Refusing to "dwell on sadness", an ex-staffer, along with similarly motivated former agency staff, started endeavors to rescue some of the vital initiatives that were threatened with termination after the reductions.
Currently, almost 80 programmes have been saved by a connector platform operated by the leader and other former aid staff, which has secured them more than $110 million in recent backing. The collective behind the Project Resource Optimization initiative projects it will benefit millions of people, including many children under five.
After the termination of operations, financial flows stopped, a large workforce was let go, and international programmes either came to a shuddering halt or were barely continuing toward what the leader describes as "final deadlines".
The former staffer and several team members were reached out to by a philanthropic organization that "wanted to understand how they could optimize the utilization of their limited resources".
They built a list from the cancelled projects, pinpointing those "delivering the most critical assistance per dollar" and where a alternative supporter could feasibly step in and keep things going.
They soon understood the need was more extensive than that first entity and began to contact further funding sources.

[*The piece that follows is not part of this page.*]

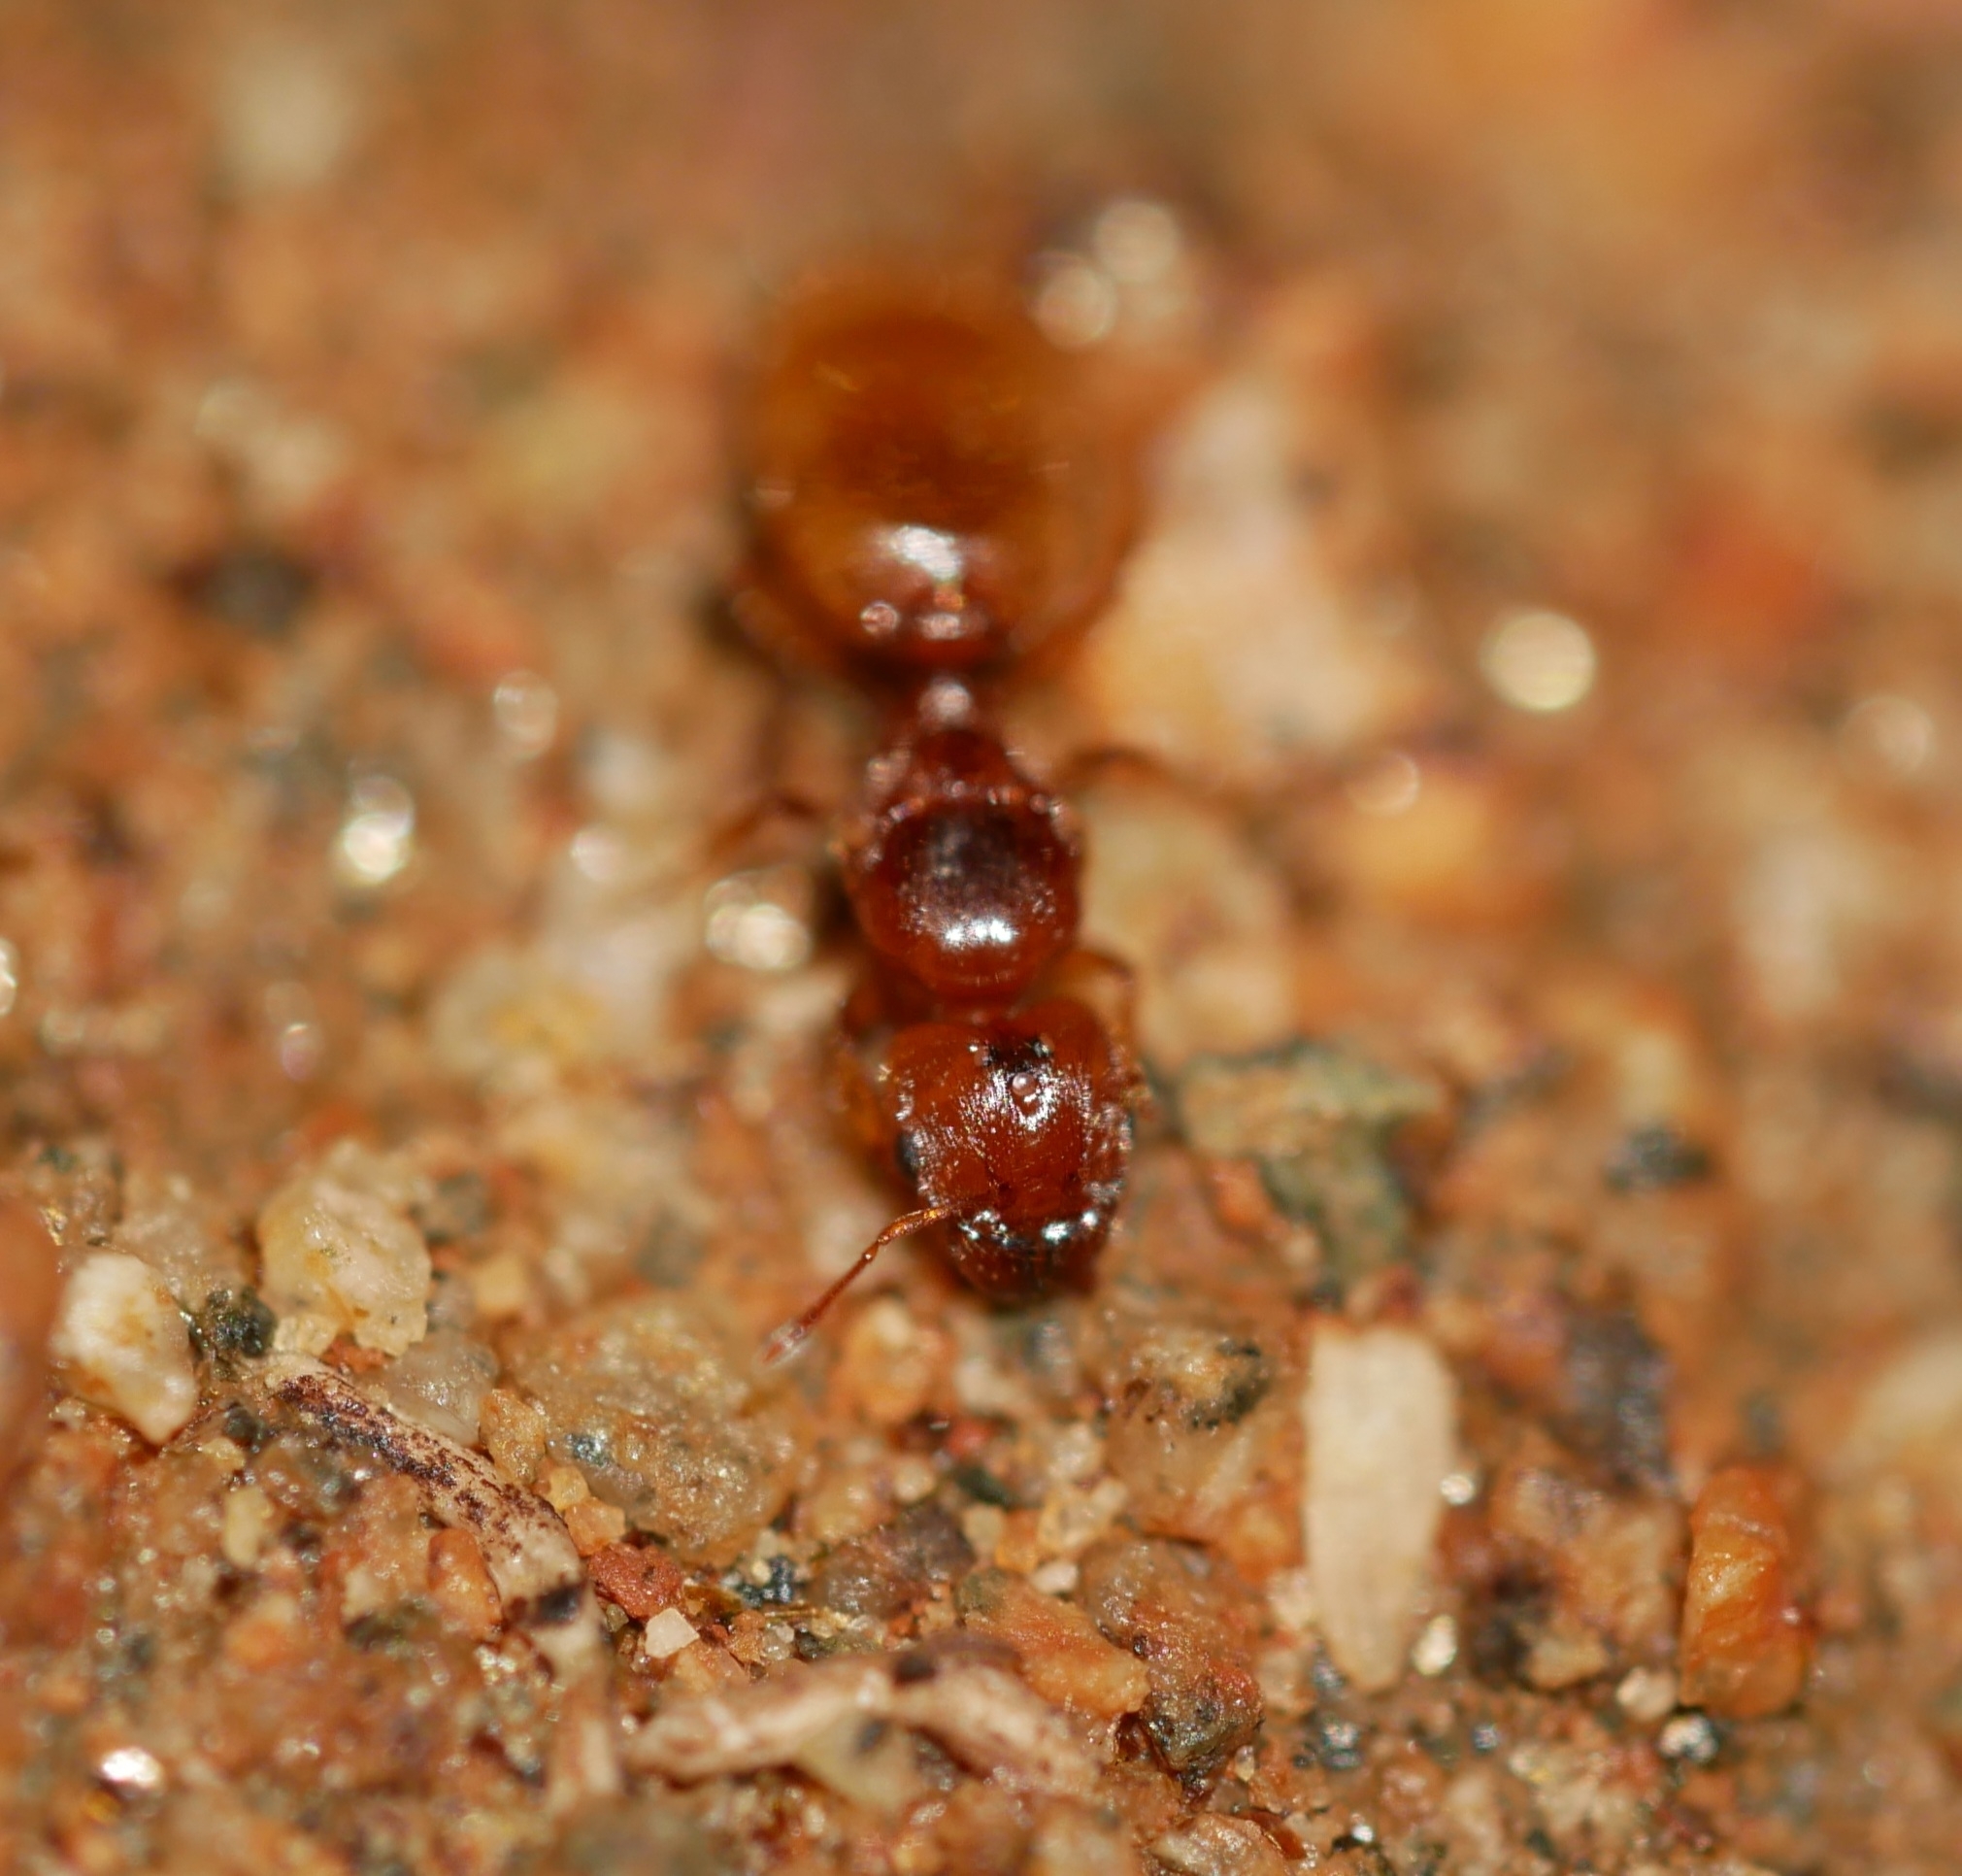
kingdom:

"We dubbed ourselves the emergency squad at the outset," says Rosenbaum. "The ship has been sinking, and there are too few rescue vessels for every project to be saved, and so we're striving to actually save as many infants as we can, place as many onto these support channels as feasible, via the programmes that are delivering aid."

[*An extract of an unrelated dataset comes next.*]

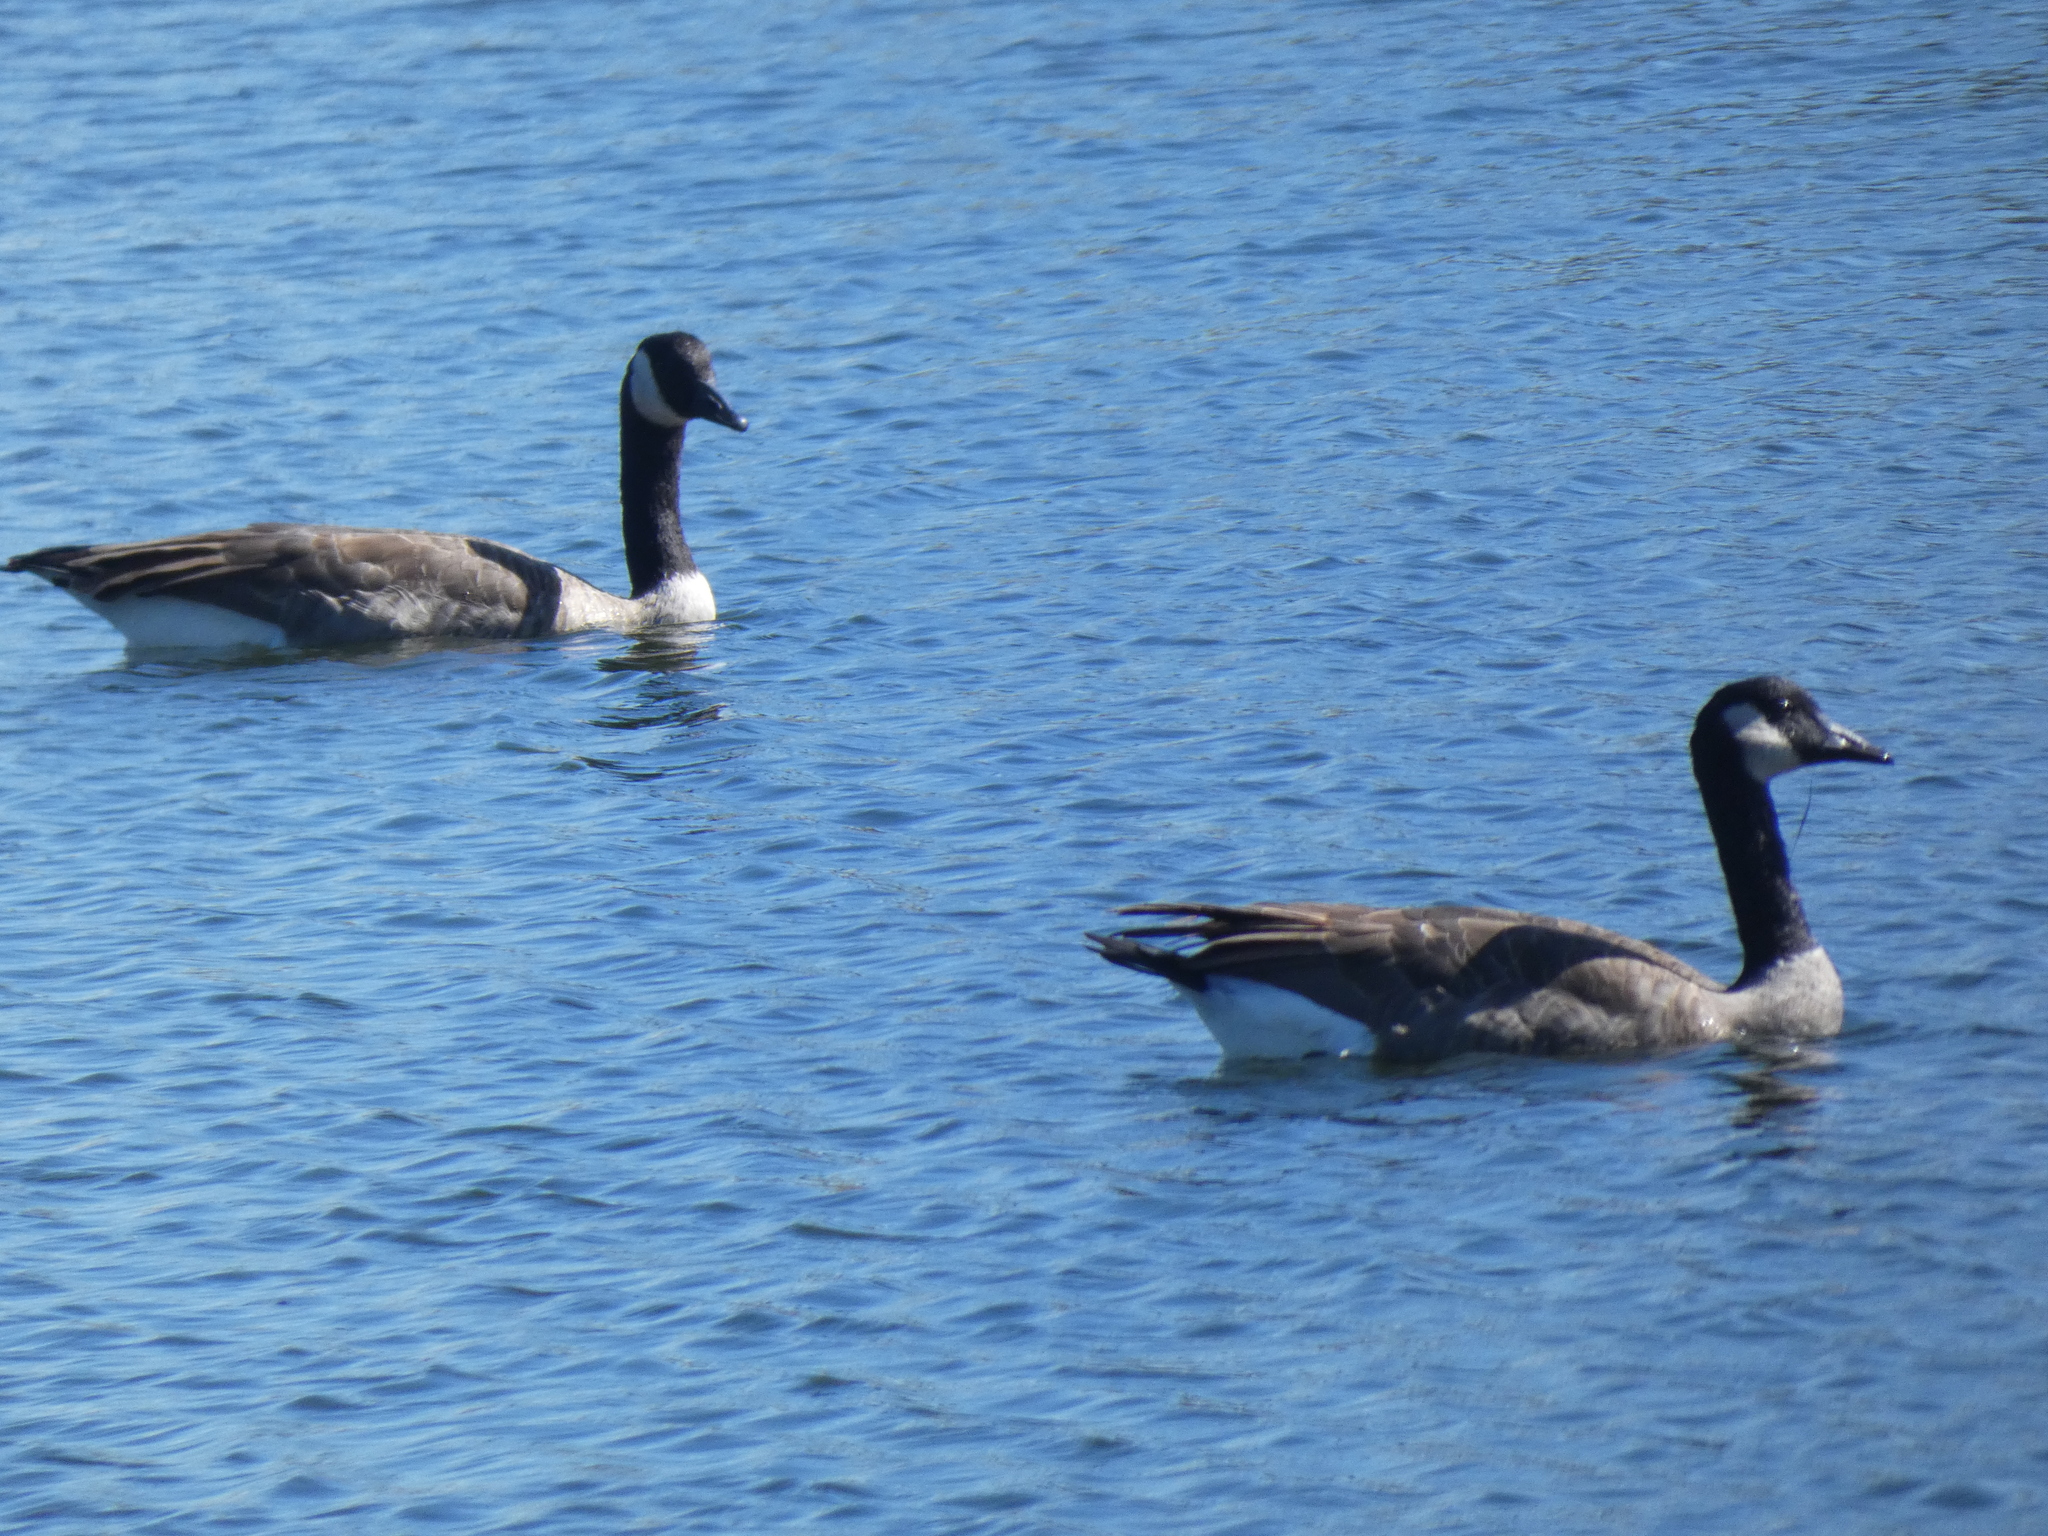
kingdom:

Pro, now operating as part of a global development thinktank, has obtained financial support for seventy-nine initiatives on its list in in excess of 30 countries. Three have had prior support returned. A number were could not be preserved in time.
Backing has been provided by a mix of philanthropic foundations and private benefactors. Most prefer to stay unidentified.
"The supporters stem from very different motivations and viewpoints, but the common thread that we've received from them is, 'People are horrified by what's going on. I truly desire to figure out a way to intervene,'" says the leader.
"I think that there was an 'aha moment' for everyone involved as we started working on this, that this created an chance to pivot from the inactivity and despair, remaining in the distress of everything that was occurring around us, to having a meaningful task to deeply commit to."
A specific initiative that has found support through the effort is work by the Alima to deliver care such as care for malnourished children, prenatal and postnatal support and vital childhood vaccines in the West African nation.
It is essential to keep such programmes going, states the leader, not only because resuming activities if they ended would be hugely expensive but also because of how much confidence would be eroded in the war-torn regions if the group withdrew.
"Alima shared […] 'we're very worried that if we withdraw, we may never be invited back.'"
Programmes with extended objectives, such as strengthening health systems, or in additional areas such as schooling, have remained outside the initiative's scope. It also is not trying to maintain initiatives permanently but to "buy time for the organizations and, frankly, the wider community, to determine a sustainable answer".
Now that they have obtained backing for each programme on its first selection, the initiative says it will now prioritize assisting further populations with "established, economical measures".